When I booked two weeks in Peru last September, it was definitely last minute. I'd had a shit month at work and recently diagnosed with depression, and was 100% not feeling myself. One of the few things that can cure this lass is travel, adventure, culture, a new taste of life. It's kind of like a shock to my soul. Feeling down having been dealt my last straw at work, I said "fuck it, I need to get out of here"...my friends kept suggesting tropical locales, like the Caribbean, and as tempting as the beach is, it's not meant for solo travelin' depressed females. Seeing a bunch of honeymooners? That would make things worse. Waaaaaay worse. I decided it needed to be somewhere adventurous, where I could meet fellow adventure travelers and realized that Peru and Machu Picchu had been on my list for over a decade.

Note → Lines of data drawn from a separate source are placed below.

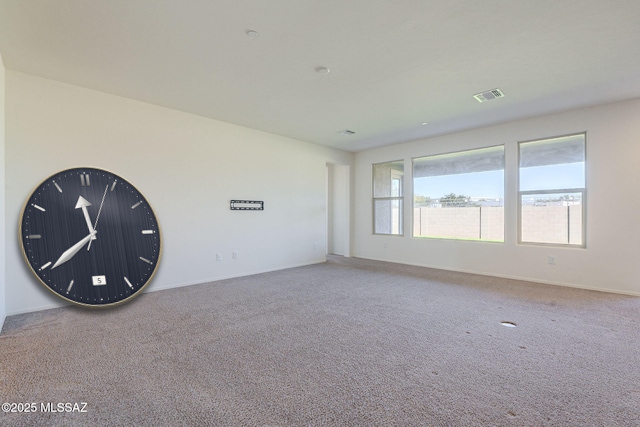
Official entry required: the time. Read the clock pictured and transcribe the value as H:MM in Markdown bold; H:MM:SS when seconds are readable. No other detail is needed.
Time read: **11:39:04**
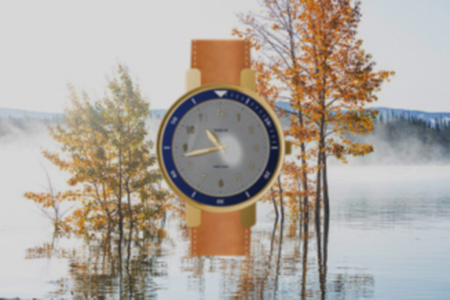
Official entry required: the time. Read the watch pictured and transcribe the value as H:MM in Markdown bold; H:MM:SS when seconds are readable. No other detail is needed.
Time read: **10:43**
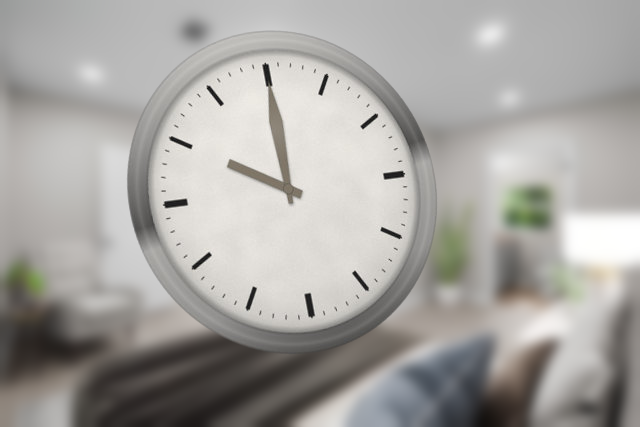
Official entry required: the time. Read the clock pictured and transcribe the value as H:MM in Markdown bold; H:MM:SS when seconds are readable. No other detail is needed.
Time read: **10:00**
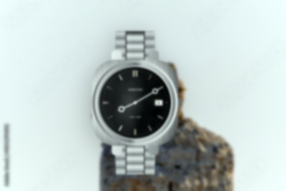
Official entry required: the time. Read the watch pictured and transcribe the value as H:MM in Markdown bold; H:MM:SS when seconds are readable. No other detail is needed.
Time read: **8:10**
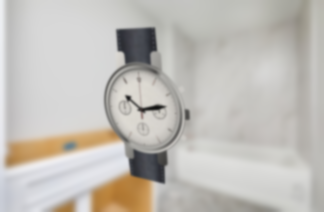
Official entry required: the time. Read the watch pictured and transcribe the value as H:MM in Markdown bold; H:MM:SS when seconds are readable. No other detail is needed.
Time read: **10:13**
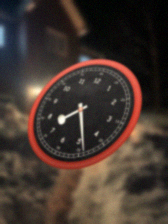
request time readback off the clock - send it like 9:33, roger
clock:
7:24
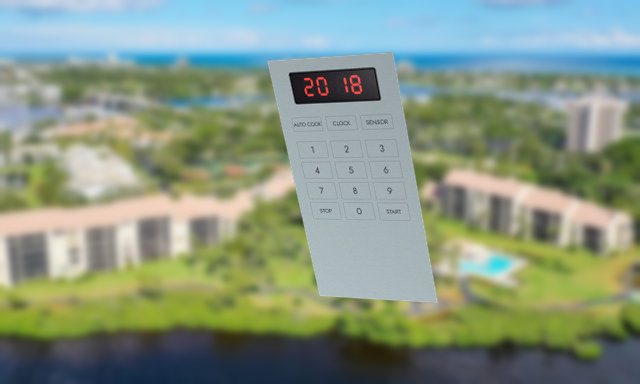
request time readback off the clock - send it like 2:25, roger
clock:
20:18
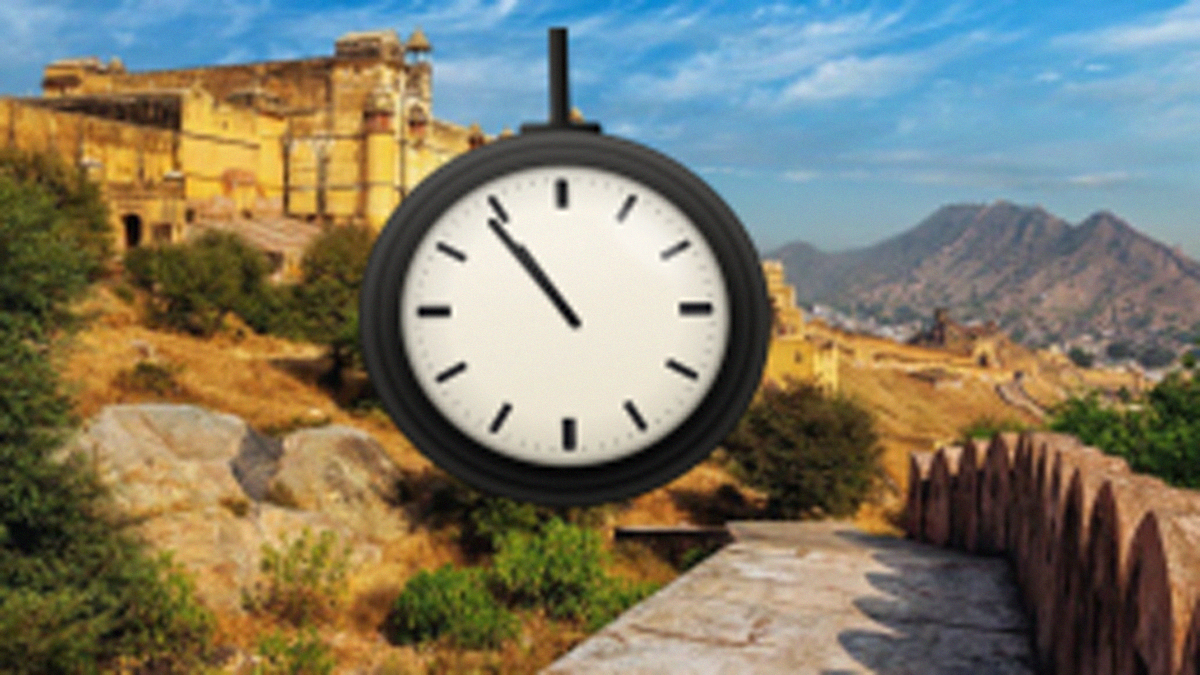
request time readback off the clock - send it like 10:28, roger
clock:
10:54
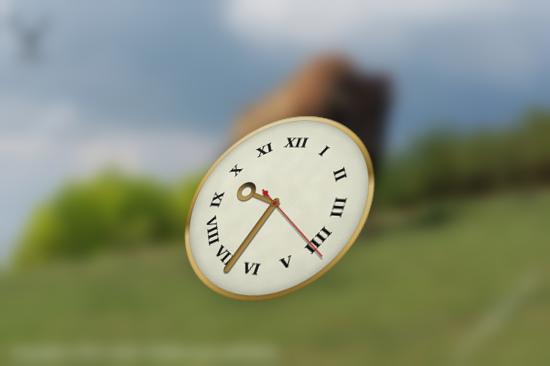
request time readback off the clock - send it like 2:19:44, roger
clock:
9:33:21
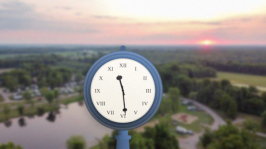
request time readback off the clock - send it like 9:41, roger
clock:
11:29
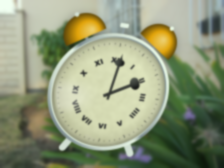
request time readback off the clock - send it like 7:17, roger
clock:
2:01
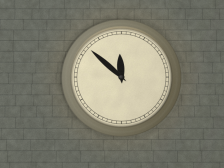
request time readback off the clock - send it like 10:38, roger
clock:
11:52
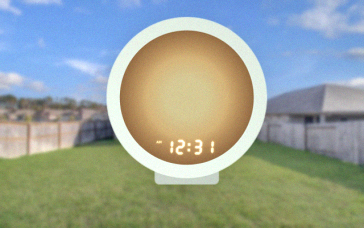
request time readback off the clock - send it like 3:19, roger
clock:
12:31
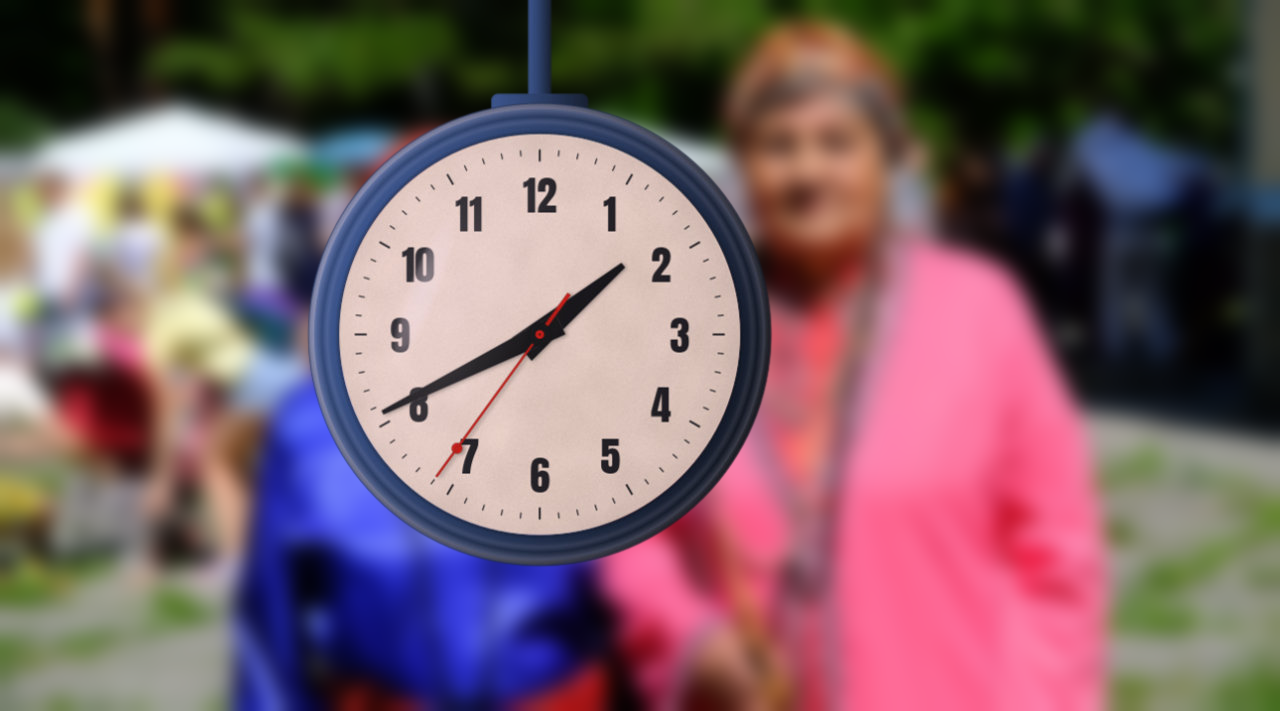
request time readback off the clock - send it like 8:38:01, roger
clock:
1:40:36
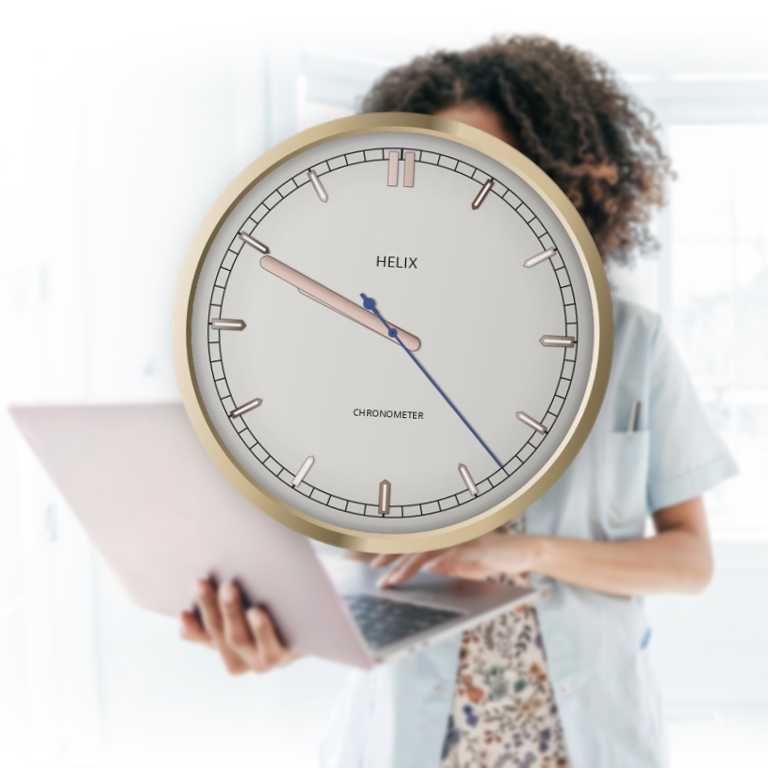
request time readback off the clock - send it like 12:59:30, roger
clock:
9:49:23
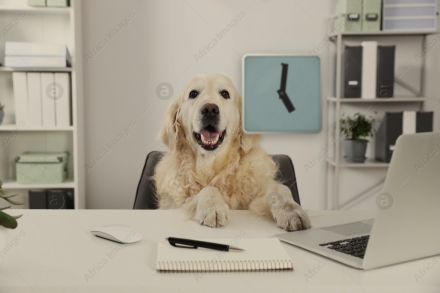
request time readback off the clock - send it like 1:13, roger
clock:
5:01
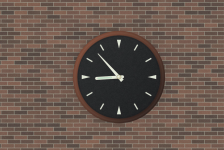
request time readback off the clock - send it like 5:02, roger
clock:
8:53
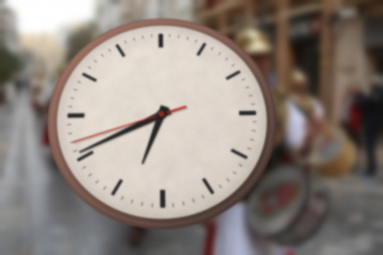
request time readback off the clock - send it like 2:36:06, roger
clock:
6:40:42
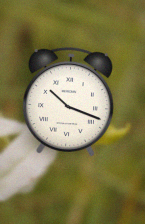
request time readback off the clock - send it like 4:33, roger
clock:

I found some cheap flights and within two weeks I was a jet setter.
Now, I'm not much of a planner of trips, I like to keep things somewhat spontaneous, but I generally have a list of places and people I want to see. With Peru, the goal was Cuzco and Machu Picchu. How I got there, that was up in the air. I also knew I wanted to do a jungle trek in the Amazon - when I was a kid, it was my dream to live in a bamboo hut in the Amazon...befriend singing bears like Mowgli, eat grubbs like Simba. I'm pretty sure I would die if I tried that now, but with a guide, I'd have a better chance at survival.
Lima > Huacachina
Since you can only fly international into Lima, I booked a room for two nights at an Air BnB, with absolutely no idea of what to do in Lima besides attempt to figure out my next two weeks. Through my job, I met a National Parks volunteer one afternoon, who recommended I stay in the bohemian, art-esque Barranco District of Lima. She also highly recommended a visit to an oasis called Huacachina. Before I left, I booked my two nights in Barranco and booked a few night's hotel stay in Cuzco for the following week. I had a week to get from point A to point B, somehow, someway.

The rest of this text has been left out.